When it comes to gum disease and its relationship with your overall health, inflammation gets its fair share of attention – especially the damage it causes our bodies.
But negative effects are just part of the story. The truth is that inflammation is part of the body’s immune system. As such, it’s a key part of the body’s natural healing mechanisms.
When your body signals your immune system that something is breaking down, the immune system rushes in to help. It releases chemicals and hormones to fight infection or repair tissue. These trigger the telltale redness and swelling notoriously associated with inflammation.
Inflammation happens naturally when tissues are injured by bacteria, viruses, toxins, or other trauma – even exercise. And if your immune system is successful in healing the injury, the inflammation goes away.
But what if it’s not resolved? Your immune system keeps trying. This is what we call chronic inflammation. Doing its darnedest to heal what ails, the immune system spews out more and more chemicals and hormones. The body remains constantly on red alert, reacting as if under perpetual attack.

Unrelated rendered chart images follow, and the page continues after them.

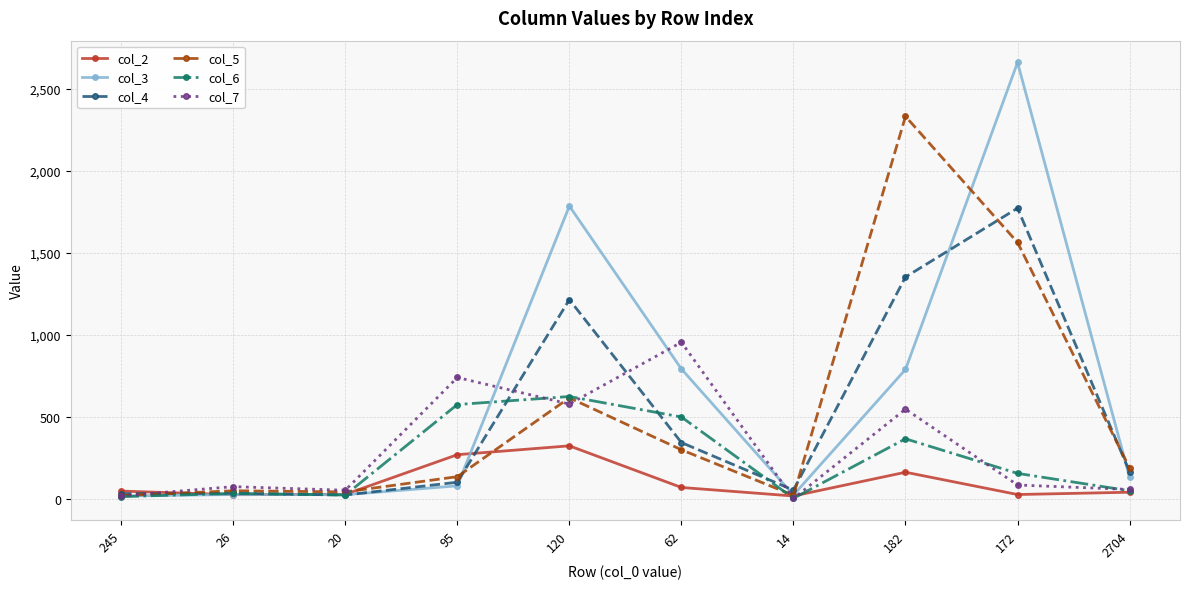

Count the number of categories in the chart.

10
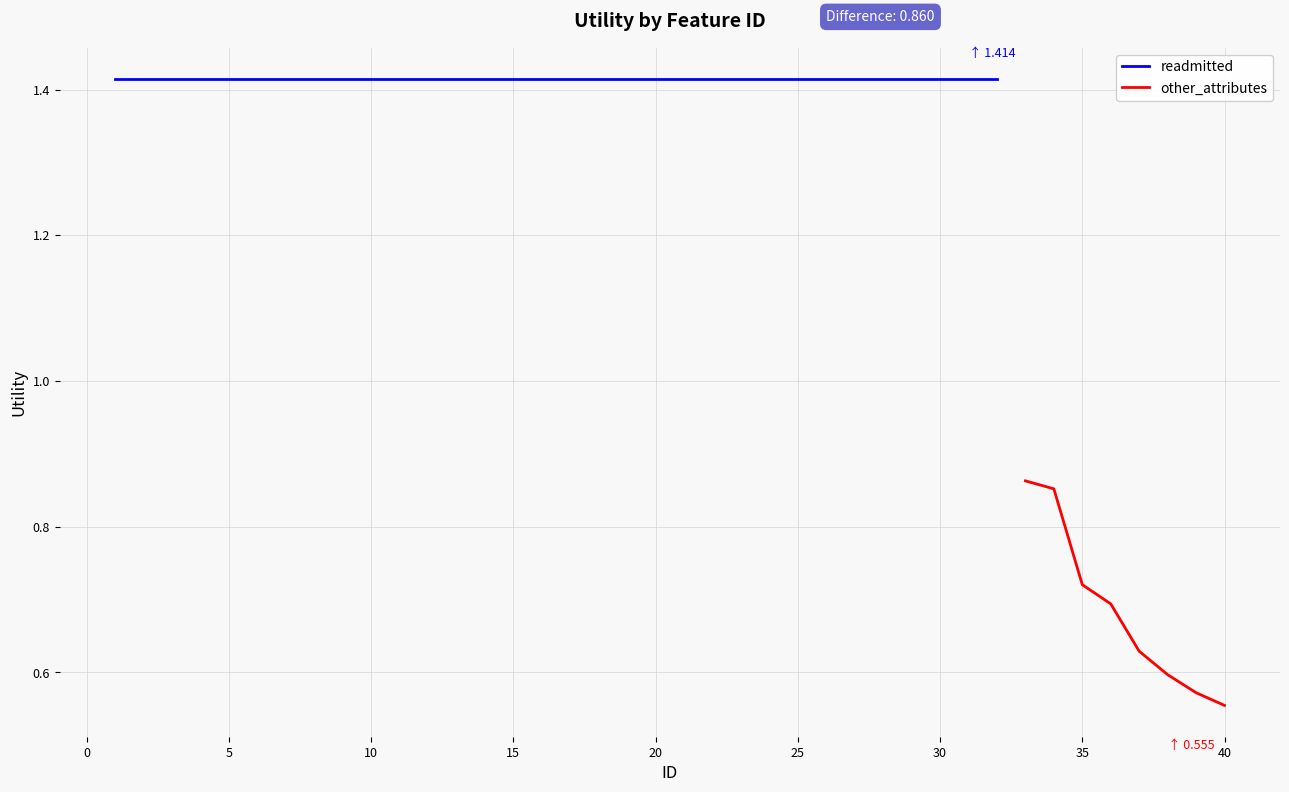

Which series has the largest total across all categories?

readmitted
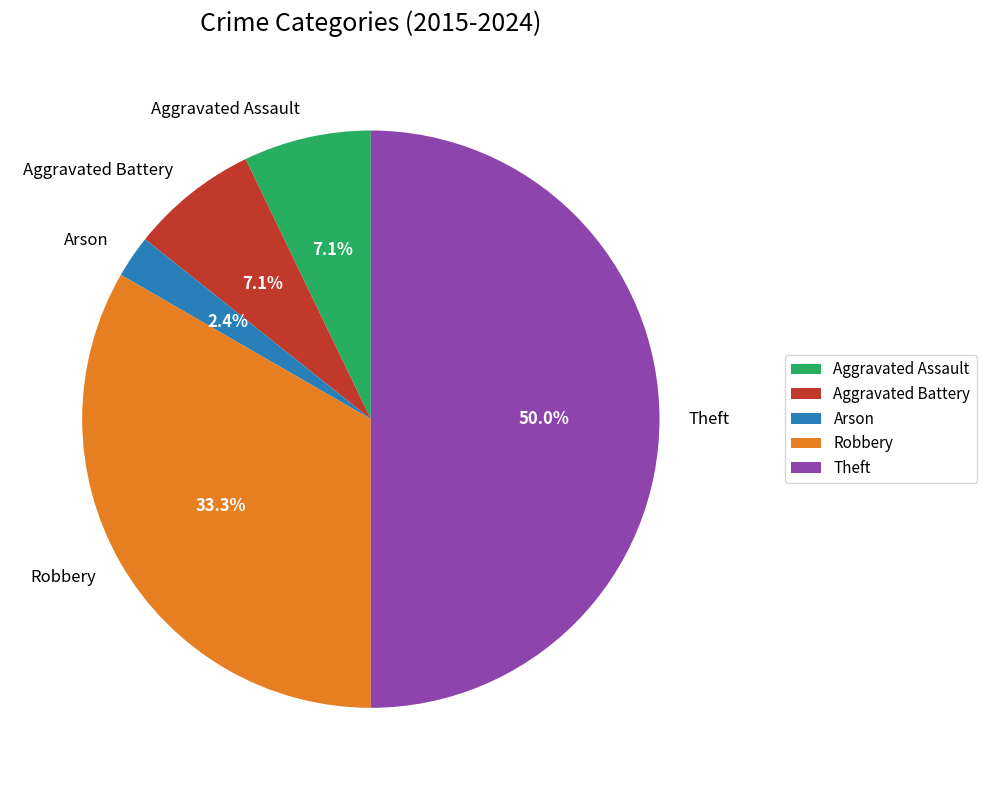

The Aggravated Assault slice represents 7% of the pie. True or false?

True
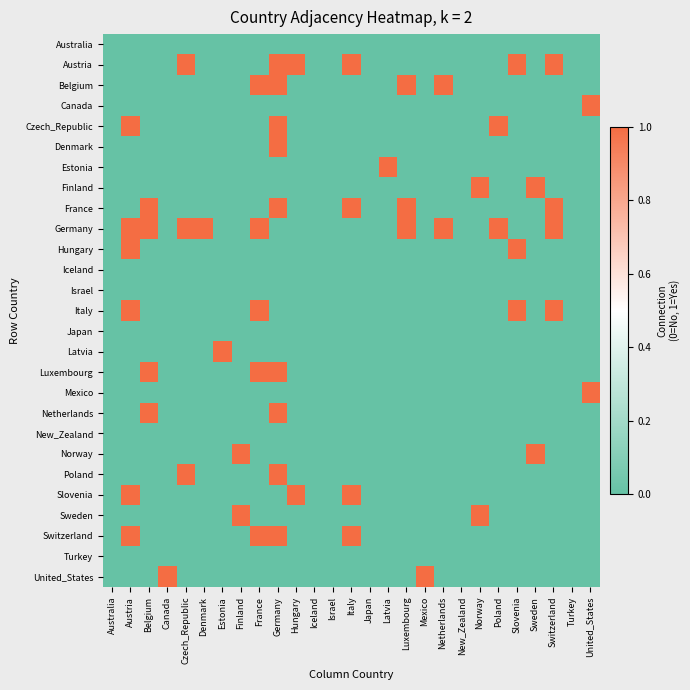

At how many categories does at least one series exceed 0?

21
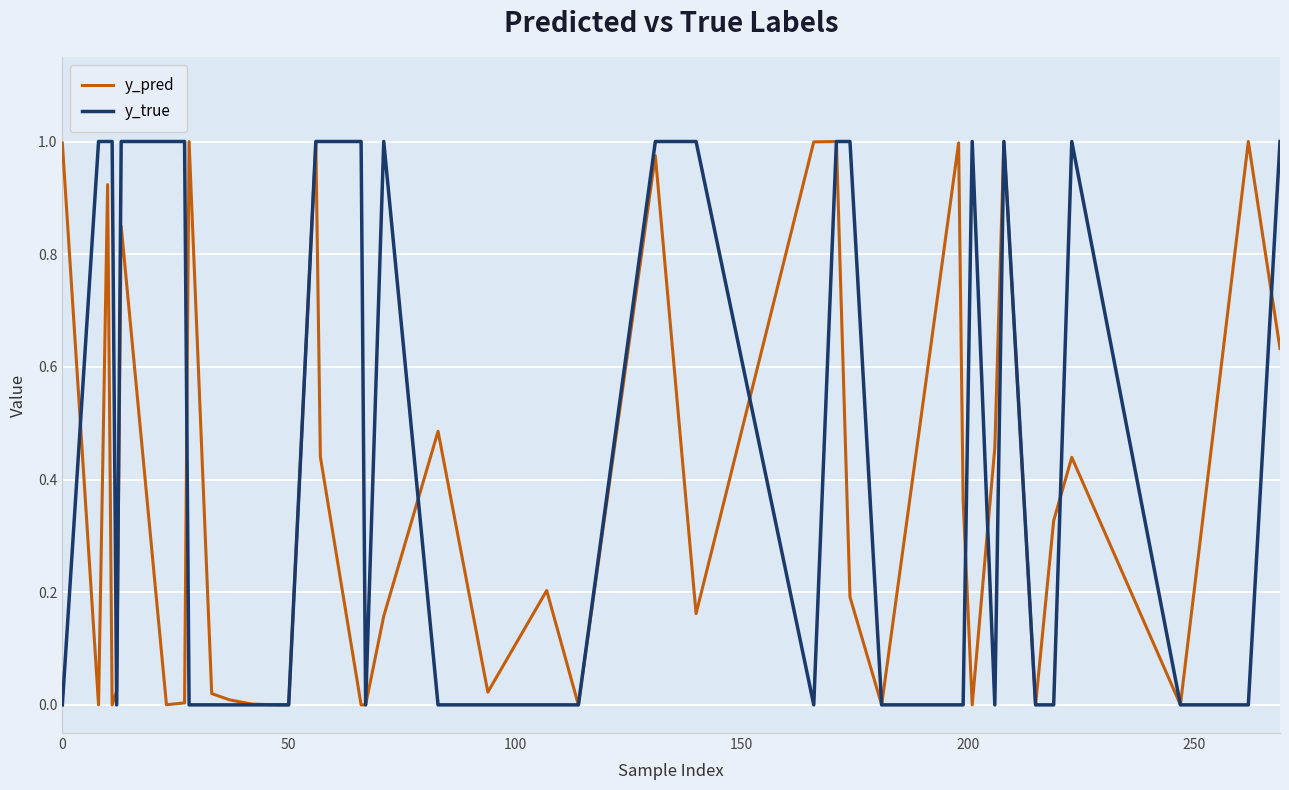

Rank the series by their average value, from lowest to highest.

y_pred, y_true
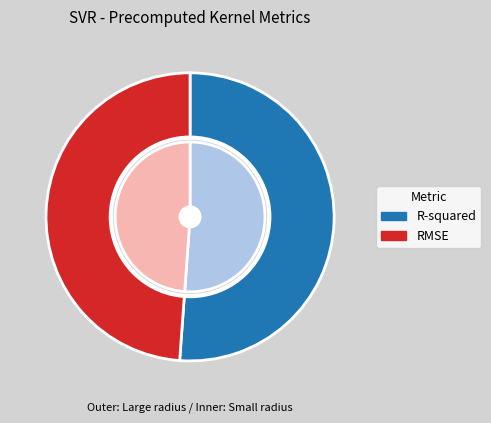

Combined, do RMSE and R-squared account for over 50%?

Yes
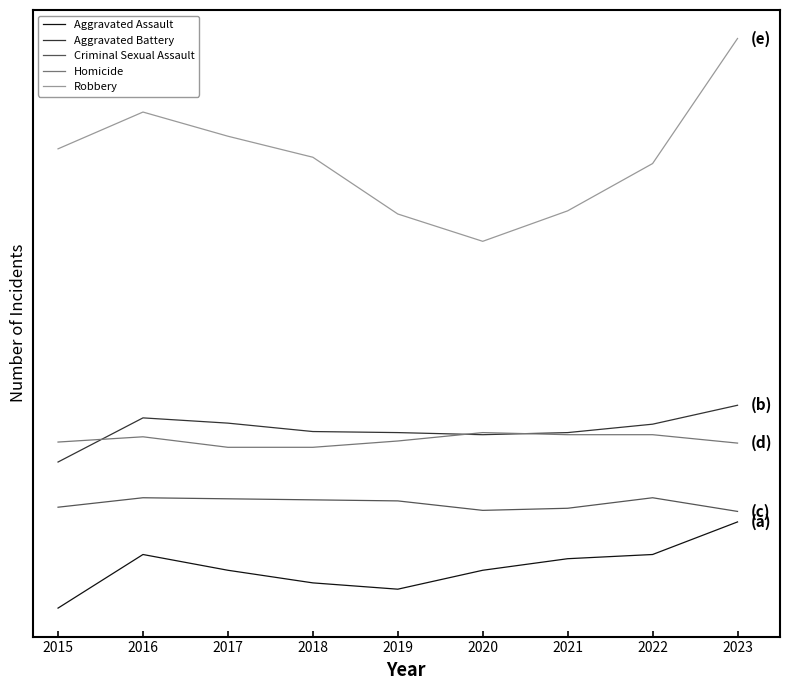

At which label is Aggravated Assault closest to 136?

2017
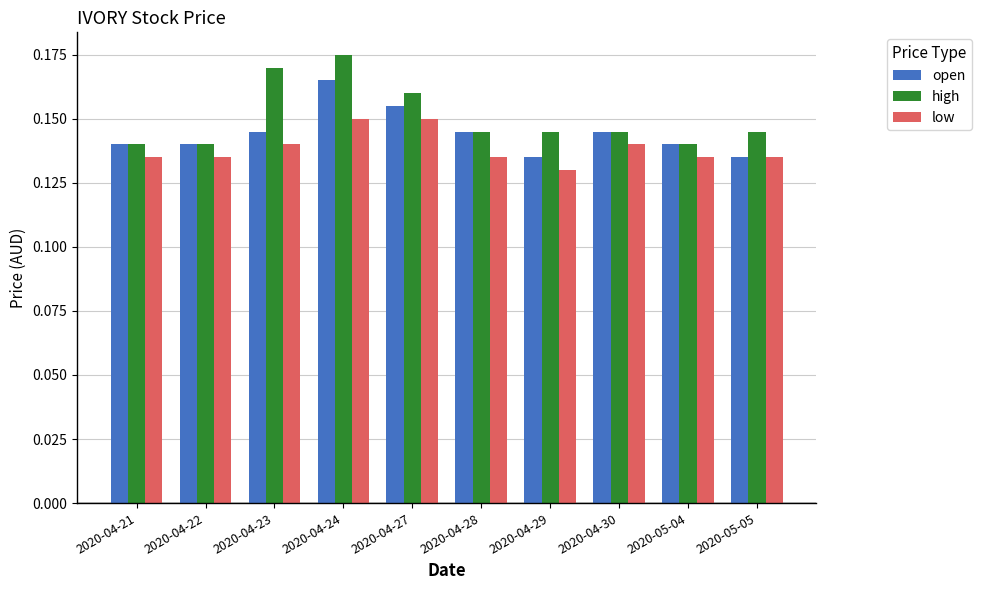

What is the sum of the high values at 2020-05-05 and 2020-04-21?

0.3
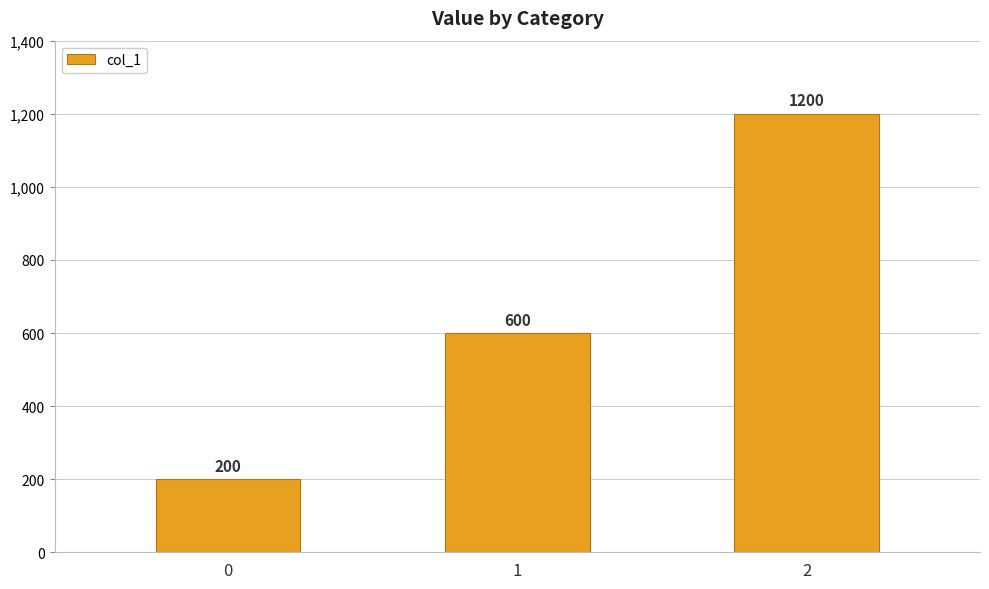

What is the sum of the values at 0 and 1?

800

This is the kind of inflammation that can be systemically damaging, even downright fatal.
Here are some common chronic inflammation inducers and recommendations for anti-inflammatory resolutions:
Mental or physical stress can trigger inflammation. When the brain perceives anxiety or danger, the immune response goes into overdrive. While a little bit of stress can enable your immune system to release chemicals and hormones that will provide the energy, alertness, and strength you need to get through a crisis, chronic stress simply perpetuates chronic inflammation.
There are many strategies for keeping stress in check – even something as simple as getting outside for a while. According to one recent study, taking a break from stressful thoughts and exposing yourself to nature by going for a walk in a natural setting appears to reduces stress and improve a sense of well-being.
Nutritionally, probiotics may be helpful for boosting mood. Likewise, B vitamins and magnesium. Cutting out caffeine, sugars, and refined carbs can help you keep an even keel through the day.
Here are some more tips to help you get your stress levels under control.
Not only can diet drive or limit stress; it can trigger inflammation all on its own. Because we eat every day, our daily dietary patterns and selections play an important role in our body’s inflammatory response. Gluten, alcohol, casein, processed foods and sugars are common contributors to inflammation. One better choice is a traditional Mediterranean dietary pattern, rich in monounsaturated fats, seeds, nuts, fatty fish, vegetables, fruit, legumes, and whole grains, which has been shown to have anti-inflammatory effects.
Though if you were to make just a single dietary change, cutting the sugar would be the one to make. This presentation will give you all the whys you need.
Research shows that short-term exercise – a/k/a acute exercise – can increase inflammation. But generally, studies shows a profound link between regular exercise and lower markers of systemic inflammation. For instance, long-term high intensity resistance and aerobic exercise has been shown to reduce inflammation markers in those with type 2 diabetes. Other research has shown lower levels of C-reactive protein – a common marker of inflammation – in young women, elderly women, and adults who exercise regularly.
When looking at reducing chronic inflammation, it’s important to look at daily habits. Your day-to-day choices can either support health or disease. While incorporating exercise, diet, and stress reduction are instrumental to reducing chronic inflammation, so too are other daily activities.
Smoking, for instance, triggers an immunologic response to vascular injury. This is associated with higher levels of inflammatory markers such as C-reactive protein and white blood cell count.
The importance of a good night’s sleep cannot be overstated. Studies show the loss of sleep, even for a single night, can contribute to inflammation.
And, of course, effective oral hygiene is critical. Our mouths are full of bacteria, some good, some harmful. Some of the latter especially love to colonize on your teeth and in periodontal pockets. If you don’t regularly break up those colonies, the result is often gum disease – a disease of inflammation that has been linked to a wide variety of other inflammatory conditions.
Inflammation was beautifully designed to respond to instances of acute illness, stress, or trauma. And while our lifestyle appears to have hijacked a healthy functioning immune/inflammation response, luckily there is so much we can do to wrangle it’s healing power once again.